Après l’horreur des attentats qui ont frappé la Belgique ce matin, j’ai appelé au téléphone mon homologue belge, Didier Reynders, pour lui faire part de la consternation de la France.

Cet entretien a permis de faire le point sur la situation dramatique à Bruxelles, qui se traduit par de nombreuses victimes et blessés. Dans ces moments tragiques, nos pensées vont d’abord à ces victimes, à leur famille et à leurs proches.

J’ai exprimé la solidarité de la France à la Belgique et réaffirmé l’unité avec nos amis belges dans cette terrible épreuve.

Avec mon collègue belge, nous avons aussi souligné l’urgence de coordonner encore davantage notre action en matière de lutte contre le terrorisme.


Réponse de M. Jean-Marc Ayrault, ministre des Affaires étrangères et du Développement international, à une question à l’Assemblée nationale
Paris - 22 mars 2016

Une fois de plus, c’est la démocratie qui est attaquée et c’est l’Europe qui est atteinte à deux pas de ses institutions où ont eu lieu les attentats. Mais, plus que jamais, Bruxelles incarne et, plus que jamais, incarnera la solidarité européenne.

Aujourd’hui, le cœur des Français bat pour Bruxelles. Je me suis entretenu avec mon homologue Didier Reynders pour lui dire la solidarité de la France avec le peuple belge et notre engagement total, comme l’a rappelé le Premier ministre il y a quelques instants, pour lutter ensemble contre le terrorisme.

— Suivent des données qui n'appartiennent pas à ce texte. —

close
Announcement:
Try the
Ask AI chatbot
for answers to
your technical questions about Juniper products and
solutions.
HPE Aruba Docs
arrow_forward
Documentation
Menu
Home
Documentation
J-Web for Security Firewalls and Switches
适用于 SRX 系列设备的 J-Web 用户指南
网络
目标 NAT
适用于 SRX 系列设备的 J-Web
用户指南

Vous l’avez rappelé, les barbares, les terroristes n’hésitent en rien et n’ont plus de limite ; ils ont frappé la Tunisie, ils ont frappé la Côte d’Ivoire, ils ont frappé la Turquie, le Burkina Faso, la Somalie, le Mali. Mais partout où la démocratie est attaquée, nous répondrons avec force et détermination, partout où des vies sont volées, nous répondrons avec courage et solidarité.

Et pour être efficace, vous l’avez rappelé, cette réponse doit être globale, cette réponse doit être européenne. Et il y a urgence, en effet, à mettre en oeuvre les décisions qui ont été déjà prises et les engagements qui ont été annoncés. C’est le cas de l’échange de données des passagers aériens, qui doit enfin être adopté par le parlement européen.

Mais c’est la même chose pour la maîtrise de nos frontières extérieures. La création d’un corps européen de garde-frontières a été décidée, il doit être mis en oeuvre concrètement.

Mais la mobilisation, c’est aussi la mobilisation internationale pour éradiquer la barbarie à la source. Donc, combattre militairement Daech en Irak et en Syrie, mais aussi avancer, comme le font les négociateurs à Genève, pour une solution politique en Syrie. Puis aider les pays qui en ont besoin, en Afrique en particulier, comme nous le faisons avec les pays européens. C’est aussi le message que j’ai adressé à la Tunisie, dont nous devons aider à assurer la sécurité et le développement.